What happens in this case is that at runtime, even before your app runs, the App Service will turn the KEY_VAULT_NAME from the Web App’s app settings into an environment variable as described above. Then on application startup, the newly added Environment config builder will run, which will fill the value with the app setting named KEY_VAULT_NAME from the environment variable with the very same name. Then the AzureKeyVault config builder runs, which will get it’s vaultName attribute from the above-mentioned app setting. Finally, the AzureKeyVault config builder acts exactly as before and it will pull all the secrets from that particular Key Vault instance into the app’s settings. Phew!

For more details about how these all works under the hood, please refer to the official docs.

Automated deployment

One obvious benefit of the above discussed advanced configuration is that it makes it extremely easy to deploy the infrastructure of your application to different Azure environments.

Here you can find a sample application that contains the implementation of the above detailed steps plus an ARM template that you can use as a basis of your own deployments. So if you want to see everything we discussed so far in motion, just deploy the ARM template to Azure, publish the sample application into the freshly created Web App, send an HTTP GET request to its /api/values endpoint and in the response you will be able to see the value of the secret you’ve saved in the Key Vault during the ARM deployment.

Since you are reading this blog post, I will assume that you are familiar with ARM templates - and if you are not, this is a great starting point - and I won’t explain the whole template. But I would still like to point out some interesting bits and pieces of what are responsible for facilitating the connection between the Web App and the Key Vault. (Thus some parts are removed for brevity below.)

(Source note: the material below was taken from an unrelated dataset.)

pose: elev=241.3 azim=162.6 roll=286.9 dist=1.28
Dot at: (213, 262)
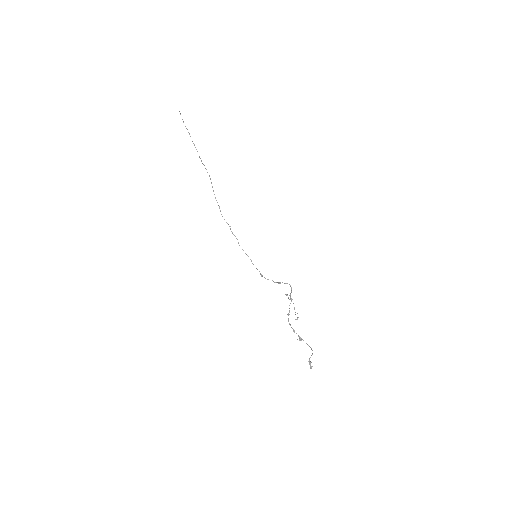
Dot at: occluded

Here, in the Web App’s definition, we are telling the Azure Resource Manager to create a managed identity for the app and also set the KEY_VAULT_NAME app setting to the name of the soon-to-be created Key Vault:

  "name": "[parameters('webAppName')]",
  "type": "Microsoft.Web/sites",
  "identity": {
    "type": "SystemAssigned"
  "properties": {
    "siteConfig": {
      "appSettings": [
          "name": "KEY_VAULT_NAME",
          "value": "[parameters('keyVaultName')]"

Then, when we create the Key Vault, we add that identity to its access policies:

  "name": "[parameters('keyVaultName')]",
  "type": "Microsoft.KeyVault/vaults",
  "properties": {
    "accessPolicies": [
        "tenantId": "[reference(variables('identityResourceId'), '2015-08-31-PREVIEW').tenantId]",
        "objectId": "[reference(variables('identityResourceId'), '2015-08-31-PREVIEW').principalId]",
        "permissions": {
          "secrets": [


This is the closest solution I found to mimic configuration providers from ASP.NET Core in ASP.NET. This is just one possible way of using config builders in ASP.NET and I think this tutorial shows perfectly the flexibility of this relatively small piece of the framework.